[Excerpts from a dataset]
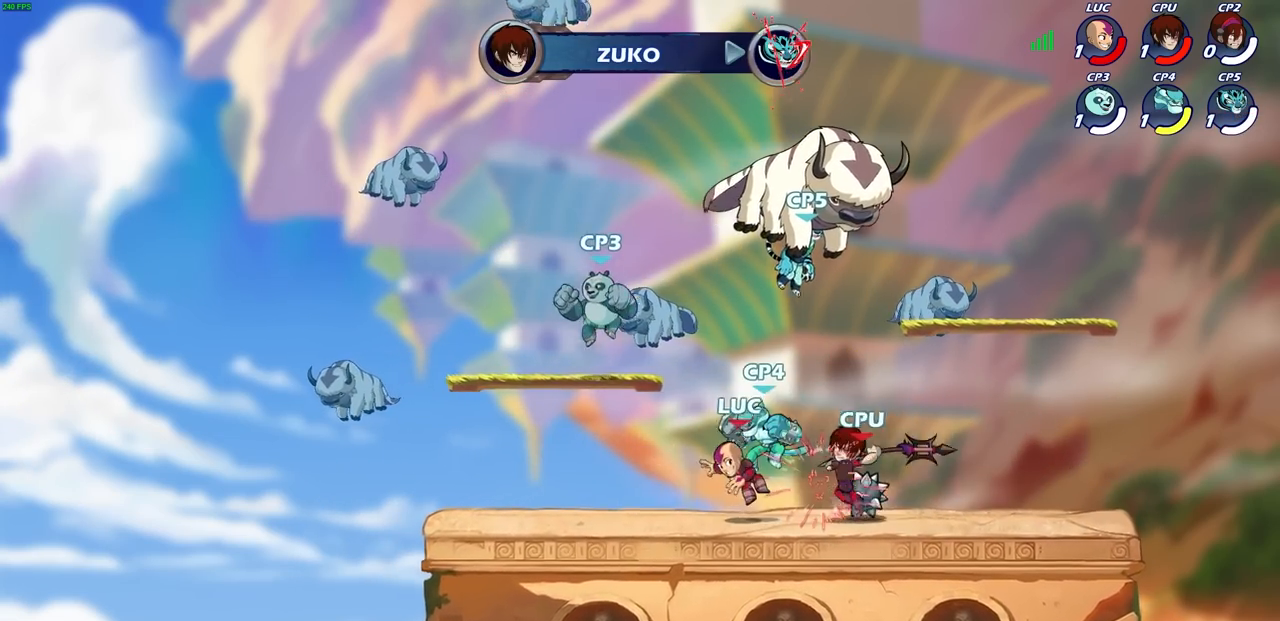
{"buttons": ["R2"], "left_stick": "down-left", "right_stick": "center", "events": [[50, "SQUARE", "down"], [150, "SQUARE", "up"], [183, "left_stick", "left"], [300, "left_stick", "down-left"], [367, "R2", "down"]]}
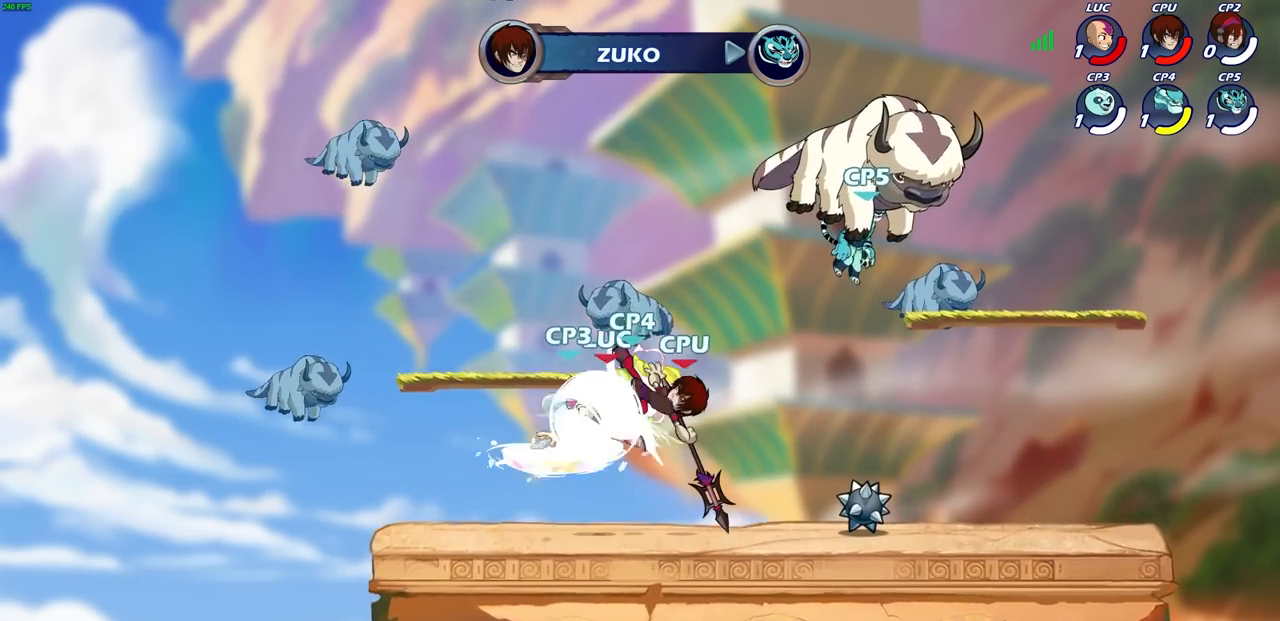
{"buttons": ["CROSS", "CIRCLE"], "left_stick": "center", "right_stick": "center", "events": [[267, "R2", "up"], [317, "left_stick", "right"], [450, "CROSS", "down"], [467, "left_stick", "center"], [500, "CIRCLE", "down"]]}
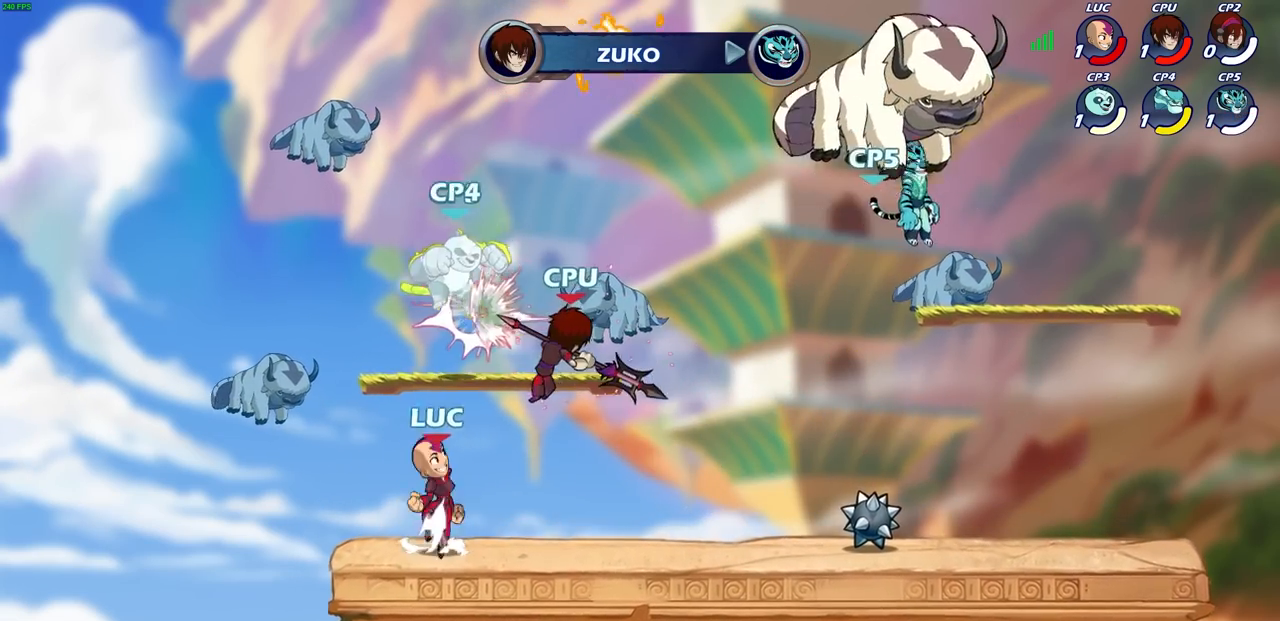
{"buttons": [], "left_stick": "up", "right_stick": "center", "events": [[33, "CROSS", "up"], [133, "CIRCLE", "up"], [133, "left_stick", "left"], [483, "left_stick", "up"]]}
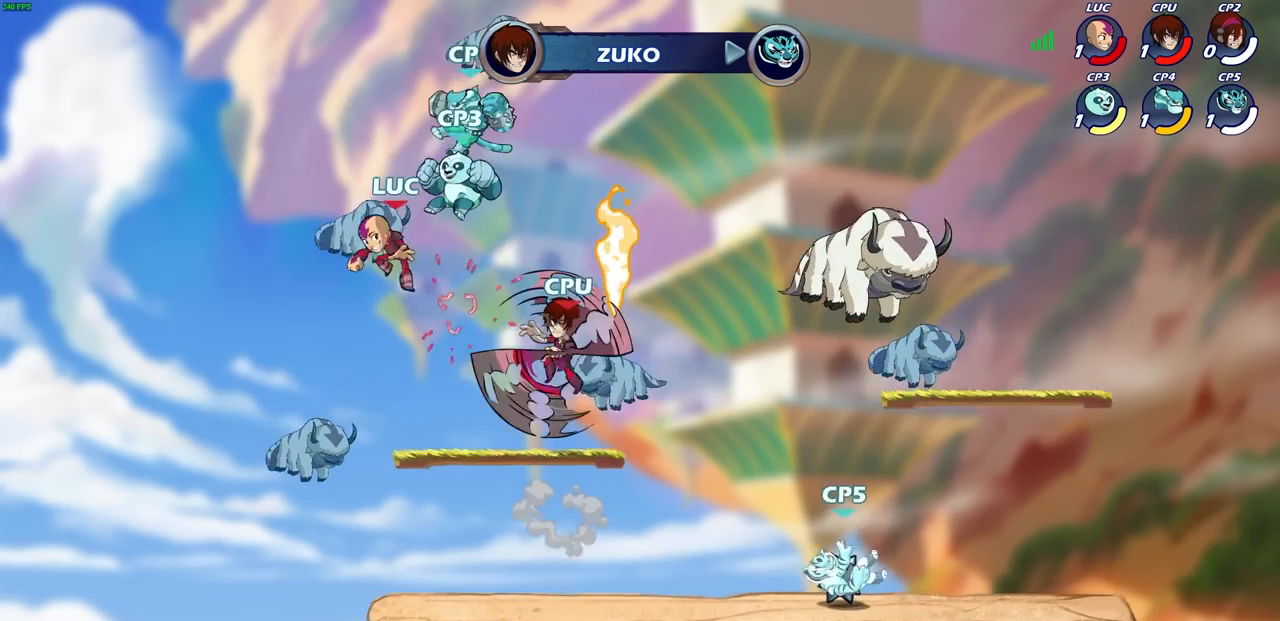
{"buttons": [], "left_stick": "right", "right_stick": "center", "events": [[67, "left_stick", "right"], [133, "CROSS", "down"], [167, "CIRCLE", "down"], [217, "CROSS", "up"], [350, "CIRCLE", "up"]]}
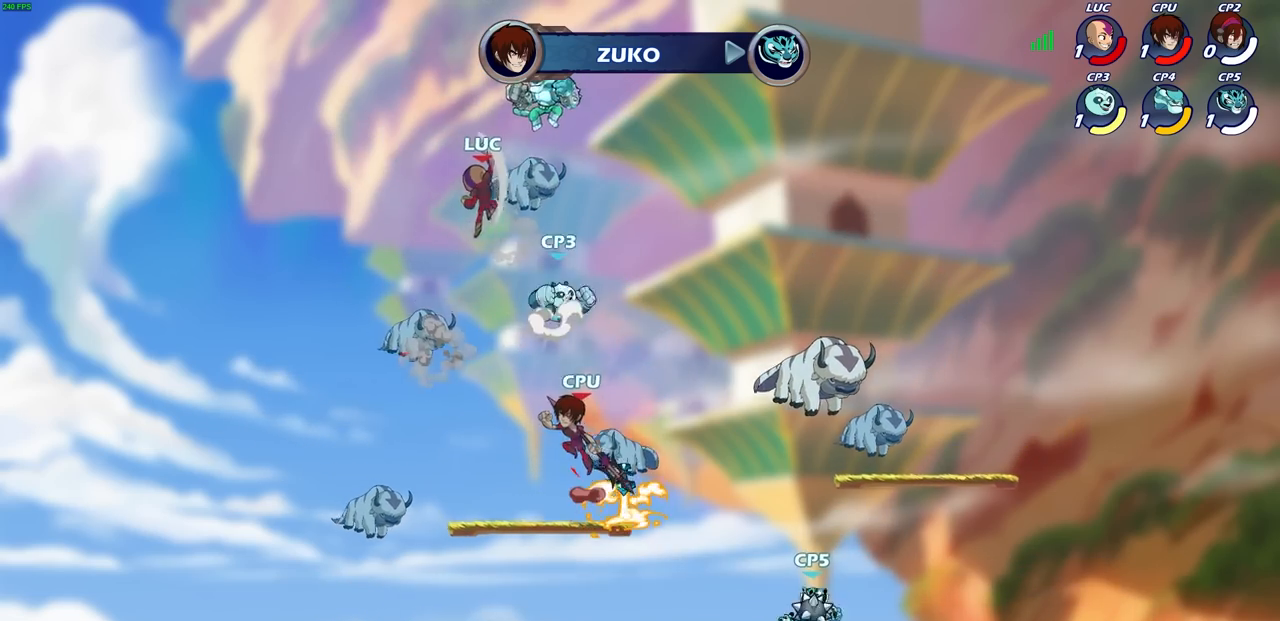
{"buttons": ["R2"], "left_stick": "down-right", "right_stick": "center", "events": [[350, "left_stick", "down-right"], [433, "R2", "down"]]}
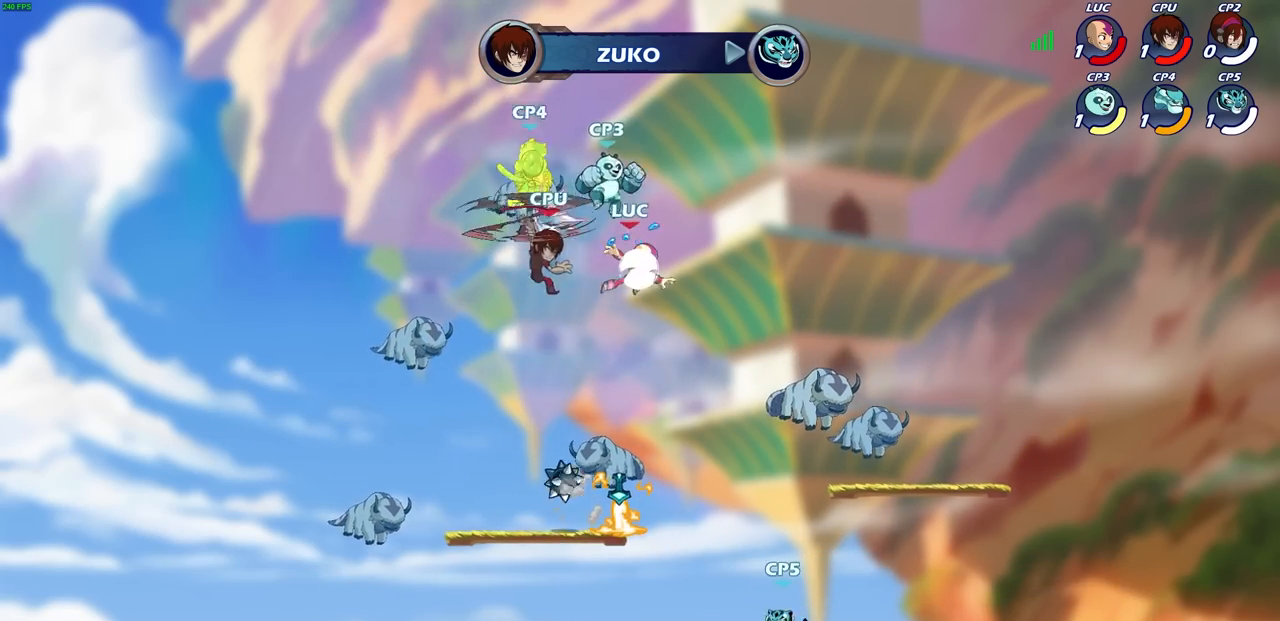
{"buttons": ["R1"], "left_stick": "down-left", "right_stick": "center", "events": [[33, "left_stick", "right"], [200, "R2", "up"], [283, "left_stick", "left"], [383, "left_stick", "down-left"], [483, "R1", "down"]]}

| About this task |
Above are the records; transcribe them exactly without the pictures.

| Solution |
{"buttons": ["R2"], "left_stick": "down-left", "right_stick": "center", "events": [[50, "SQUARE", "down"], [150, "SQUARE", "up"], [183, "left_stick", "left"], [300, "left_stick", "down-left"], [367, "R2", "down"]]}
{"buttons": ["CROSS", "CIRCLE"], "left_stick": "center", "right_stick": "center", "events": [[267, "R2", "up"], [317, "left_stick", "right"], [450, "CROSS", "down"], [467, "left_stick", "center"], [500, "CIRCLE", "down"]]}
{"buttons": [], "left_stick": "up", "right_stick": "center", "events": [[33, "CROSS", "up"], [133, "CIRCLE", "up"], [133, "left_stick", "left"], [483, "left_stick", "up"]]}
{"buttons": [], "left_stick": "right", "right_stick": "center", "events": [[67, "left_stick", "right"], [133, "CROSS", "down"], [167, "CIRCLE", "down"], [217, "CROSS", "up"], [350, "CIRCLE", "up"]]}
{"buttons": ["R2"], "left_stick": "down-right", "right_stick": "center", "events": [[350, "left_stick", "down-right"], [433, "R2", "down"]]}
{"buttons": ["R1"], "left_stick": "down-left", "right_stick": "center", "events": [[33, "left_stick", "right"], [200, "R2", "up"], [283, "left_stick", "left"], [383, "left_stick", "down-left"], [483, "R1", "down"]]}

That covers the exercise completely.